The online retailers where you’re most likely to find conservative Republican and liberal Democratic shoppers this holiday season look very different from each other. And they reveal a lot about the people who make up the far ends of the two parties in 2017.

Conservative Republicans: Power Tools and Punch Bowls

The list of retailers for people who identify as conservative Republicans is a collection of online stores specializing in tough-man tools and chic housewares. Stores like Grainger and Northern Tool share space with Pottery Barn and Williams Sonoma.

At first blush, that may seem a confused mish-mash of outlets. How big can the overlap possibly be between those who want a Jura Giga X7 Automatic Coffee Center (on sale for $8999.95) and a Makita 11 amp Belt Sander ($289.99)?

But that’s looking at this list the wrong way. In fact, the Hitwise “conservative Republican” list makes a lot of sense as a sign of the internal tensions within the GOP. It’s a mix of stores aimed at establishment GOPers (wealthy, white-collar expensive coffee machine types) and President Donald Trump’s more blue-collar version of the party (power tools and hunting gear).

Also on the list is L.L. Bean, a company that President Trump supported in a January tweet – “Buy L.L. Bean” – after the heiress of the company’s founder appeared on television defending her contributions to Trump. And Lands’ End, a solid, if not flashy, clothing-retailer, also makes the conservative Republican top 10.

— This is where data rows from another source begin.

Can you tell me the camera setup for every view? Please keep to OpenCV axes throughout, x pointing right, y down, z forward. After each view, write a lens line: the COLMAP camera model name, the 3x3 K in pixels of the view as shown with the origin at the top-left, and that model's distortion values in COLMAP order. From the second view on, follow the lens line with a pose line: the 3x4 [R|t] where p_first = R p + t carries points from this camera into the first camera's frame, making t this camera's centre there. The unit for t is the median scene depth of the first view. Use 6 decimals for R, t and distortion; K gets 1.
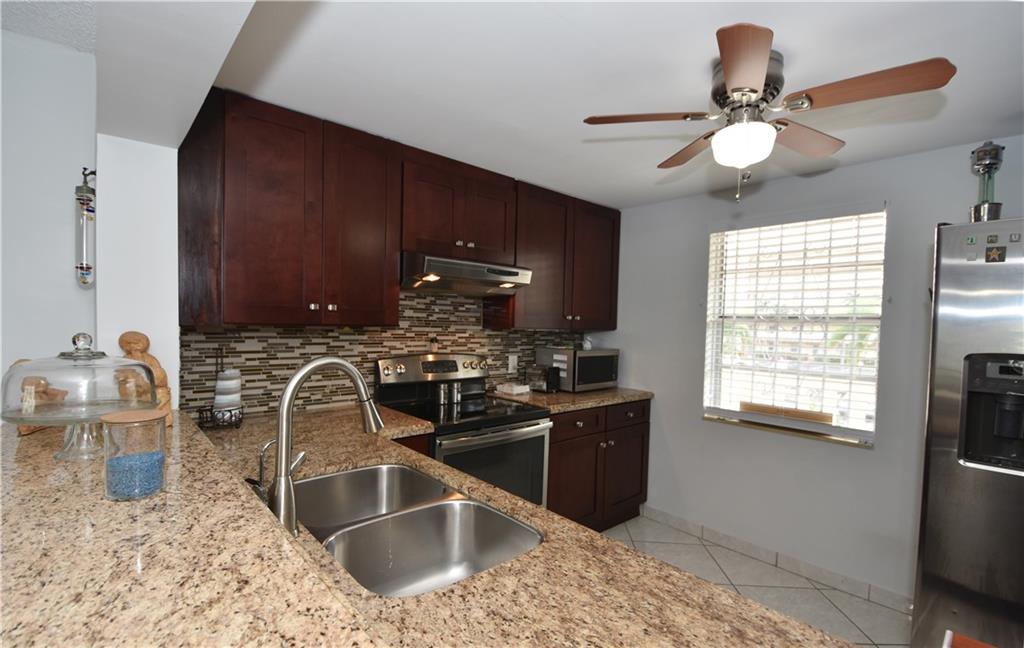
lens RADIAL K [[463.5, 0, 516.3], [0, 463.5, 341.6], [0, 0, 1]] dist [0.014802, -0.023548]
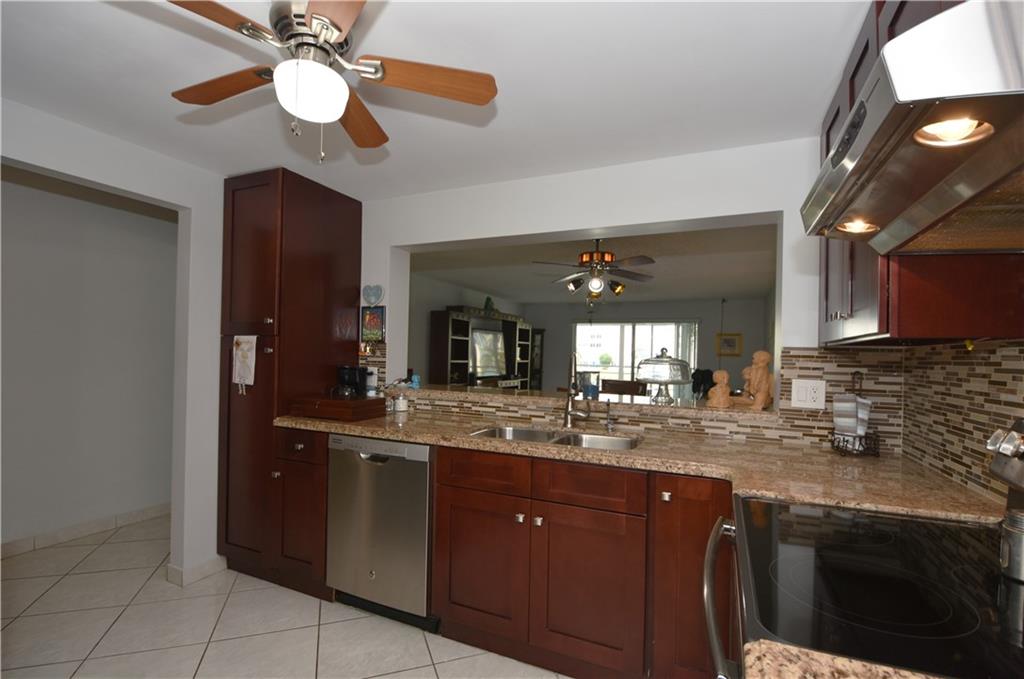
lens RADIAL K [[462.6, 0, 508.7], [0, 462.6, 352.7], [0, 0, 1]] dist [0.002291, 0.000028]
pose [[-0.917229, -0.047708, -0.395493, 0.276041], [-0.062608, 0.997729, 0.024844, -0.000851], [0.393410, 0.047549, -0.918133, 1.125502]]
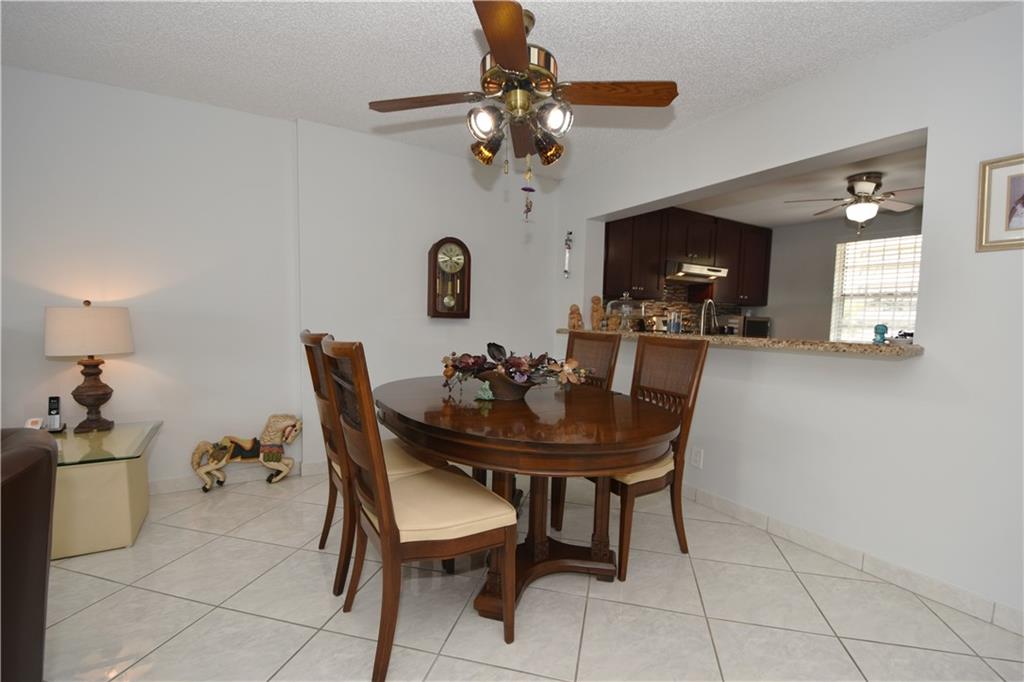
lens RADIAL K [[449.7, 0, 518.0], [0, 449.7, 354.8], [0, 0, 1]] dist [0.011743, -0.020491]
pose [[0.983285, 0.013587, -0.181563, -0.439124], [-0.007265, 0.999345, 0.035441, 0.121802], [0.181926, -0.033530, 0.982740, -0.862855]]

Liberal Democrats: Young and Fashion-Oriented

It’s much easier to spy a pattern in the list for online liberal Democratic shoppers. There are many retailers that target a younger, more female audience, particularly where clothes and fashion are concerned: Forever 21, Sephora, ASOS.

Not all these stores are aimed at women, of course. Gap sells clothes to both genders, as does Express. But modern style, particularly inexpensive modern style, is the key element in many of the stores on this list. That makes sense, of course, when you think of the age of liberal Democrats, who tend to be younger than Republicans when pollsters ask party identification questions.

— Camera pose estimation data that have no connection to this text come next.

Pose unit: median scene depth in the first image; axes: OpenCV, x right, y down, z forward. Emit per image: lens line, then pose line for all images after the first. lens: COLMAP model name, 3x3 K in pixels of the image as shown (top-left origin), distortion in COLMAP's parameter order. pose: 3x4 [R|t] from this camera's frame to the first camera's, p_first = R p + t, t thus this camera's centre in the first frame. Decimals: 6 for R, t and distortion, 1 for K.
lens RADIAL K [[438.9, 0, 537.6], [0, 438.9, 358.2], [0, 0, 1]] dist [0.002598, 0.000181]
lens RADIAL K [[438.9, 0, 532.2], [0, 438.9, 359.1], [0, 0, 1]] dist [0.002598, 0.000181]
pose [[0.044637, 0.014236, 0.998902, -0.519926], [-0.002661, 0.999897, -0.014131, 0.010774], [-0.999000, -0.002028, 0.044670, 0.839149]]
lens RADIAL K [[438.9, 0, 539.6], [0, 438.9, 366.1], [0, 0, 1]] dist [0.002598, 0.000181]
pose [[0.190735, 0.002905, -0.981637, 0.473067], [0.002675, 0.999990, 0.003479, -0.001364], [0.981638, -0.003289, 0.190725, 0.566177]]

And even though this is a list of online retailers, there is a real-world geographic component to much of it. The stores’ brick-and-mortar locations tend to be heavily based in urban areas, just like liberal Democratic voters.

When you shop at Urban Outfitters online you can be anywhere, but the store’s physical locations are clustered around big cities and college towns. There are only 53 Bloomingdale’s store locations in the United States, but they are all based near big metro areas.

The list is evidence that your everyday, real-life experiences color the world you see and inhabit, even when you are shopping online, where geography doesn’t really matter.

Coming Together

You may notice there is one store that makes both the conservative Republican and liberal Democrat lists: Crate & Barrel. In a country that is politically divided and self-segregated on so many points, that’s an accomplishment. Apparently, conservative or liberal, everyone needs a good 12-ounce water goblet for the holidays.

And there was another store more directly tied to politics in 2017 that scored well for both conservatives and liberals in the Hitwise data: Trumpstore.com.

The online retailer is new and its audience is still relatively small. It sells goods with ties to the Trump brand including a women’s golf jacket (bearing the Trump insignia on the chest), a Toddler-sized Trump Polo and a Trump coin bank that looks like a gold bar.

In the Hitwise data, both conservatives and liberals were more likely than the average American to visit the site, though perhaps for different reasons – one group cheering, the other one jeering. People who described their politics as “middle of the road” were less likely to visit the site.

In that way, the holiday data around Trumpstore.com is reminiscent of the year as a whole in politics. Some people love him and others hate him, but if you are interested in Washington’s prime industry, it’s hard not to talk about President Donald Trump – even when shopping online.